Monday, January 14, 2008

Conversations with Him

Yesterday was a good day! Went to church, went to my new favourite mall, the Pavillion, had hearty lunch, had a reading session in Times, where Joanne tried to get me to read up on what style of a flirter I was. Didn’t even know that things like that existed! Just a simple lazy Sunday, the way I like my Sundays.

Last night, I couldn’t sleep. Was quite happy actually, had Joanne over for dinner, dropped her off, and even did some silly poses for her because she wanted to photograph me. Driving home at night though I was seized by a hope, and optimism. New year, new hope. New day. New me, new life. Had my resolutions on my thumbdrive to bring to work this morning to print out (which I did already! 3 copies too!). Then had a chitchat family bonding session til late (coz the whole family is back, a rare occasion), and talked about future plans and stuff. Quite a fruitful discussion and found out where they stood on things, we both sides corrected some misconceptions. After that, time for bed. But couldn’t sleep due to some noisiness downstairs near my room, so ended up sleeping in the other room that was vacant due to a leaky roof (thankfully it didn’t rain last night!).

Lay there quite long, and couldn’t sleep. Somehow big empty room devoid of furniture, dark, the silence, the heat, the hard tiles, the discomfort, all I had was 1 blanket, no pillow even. And I started thinking, and thought of what I used to be, what people used to think of me, what I have done recently, what people now think of me, and I felt an overwhelming sense of regret n sadness. How some people, you want them to see a certain side of you, and you have never shown them so, and you are afraid you might never have that opportunity.

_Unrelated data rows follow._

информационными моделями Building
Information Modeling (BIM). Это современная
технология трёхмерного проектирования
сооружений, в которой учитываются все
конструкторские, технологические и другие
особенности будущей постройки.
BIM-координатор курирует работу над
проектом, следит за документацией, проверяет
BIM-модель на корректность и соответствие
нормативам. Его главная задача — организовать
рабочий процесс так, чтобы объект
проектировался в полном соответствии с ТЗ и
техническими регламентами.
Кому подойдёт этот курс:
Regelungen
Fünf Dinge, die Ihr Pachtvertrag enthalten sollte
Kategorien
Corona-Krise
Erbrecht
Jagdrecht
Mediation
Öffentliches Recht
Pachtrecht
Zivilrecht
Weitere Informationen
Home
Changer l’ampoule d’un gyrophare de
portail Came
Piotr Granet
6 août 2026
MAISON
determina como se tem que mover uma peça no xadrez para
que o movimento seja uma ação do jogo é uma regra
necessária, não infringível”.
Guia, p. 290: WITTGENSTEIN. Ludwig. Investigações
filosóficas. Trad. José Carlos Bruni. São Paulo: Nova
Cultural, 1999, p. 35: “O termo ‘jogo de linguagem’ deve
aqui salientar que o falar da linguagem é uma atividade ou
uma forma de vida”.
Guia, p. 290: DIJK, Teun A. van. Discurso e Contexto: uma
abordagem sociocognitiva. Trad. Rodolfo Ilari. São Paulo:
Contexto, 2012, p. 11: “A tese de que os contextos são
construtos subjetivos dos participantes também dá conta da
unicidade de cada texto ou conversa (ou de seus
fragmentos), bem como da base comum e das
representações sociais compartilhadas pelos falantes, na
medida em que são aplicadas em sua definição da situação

Then amidst the discomfort, perhaps due to it, I suddenly thought of Jesus. Of Him. Why, I don’t know. But as I was feeling feelings of deep sorrow rising inside, deep regret, deep self hatred for the hurt n worry inflicted on others, and real remorse, suddenly I felt very calm when He entered my thoughts.

And I started thinking of Him more..and fell asleep with him on my mind. This morning, I woke when it was still dark out, and suddenly felt much better, and sat up, and started to pray.

I prayed for the hurt and worry I inflicted on others, that others may be able to forgive me and for the wounds to be healed and for them to walk upright again.
I prayed for the blood on my hands.
I prayed for the sins I did and the sins I might have forced others to do.

I prayed for placing others in positions where they have to be forgivers.
I prayed for forgiveness most of all, to forgive me for those I have hurt.
I prayed for the dirty n bad thoughts I might have caused others to think.
I prayed that I would have the power and discipline to be a good Christian first, to do the right things.
I prayed for more presence, and pledged to read my bible more with Joanne, to pray together, to behave in a good way, that would firstly make myself good, and then from there, draw others to me.
I really want to submit my life and let him manage it, and to consult him for all major decisions in my life. Let my life be according to His will, and not mine. Whatever he deems is right, is right. If signs keep pointing against my will, I will obey.
I decided to register today for the classes that would eventually lead to water baptism.

So one of my resolutions for the year is more presence. How do I go about it?
church, more punctually.
attend classes, aim for water baptism.
contact fga regarding cell groups/bible study groups.
prayer every morning, every night, in between.
read bible every night.
pray together with Joanne.
think of Him all the time.
constantly ask myself, WWJD?

Theres something about waking up to a dark room, its dark n quiet outside, and the room is empty, and im sitting up on the cold barren floor tiles with no pillows, and praying and making pledges with God. Its almost like I can feel n sense he is around, he is listening, and like im making a direct connection, that he can hear me. Its not like in church where my tiny whisperings are just a bunch of the zillions of ppl simultaneously praying in churches ard the world. Its like due to the quietness, suddenly in god’s bedroom, my lone voice is the one he hears, loud n clear. And im infused with inspiration to do right.

First goal:

- make myself good, and known as a Christian, and be a good Christian.
- Bring strayed or weak Christians closer back again to god.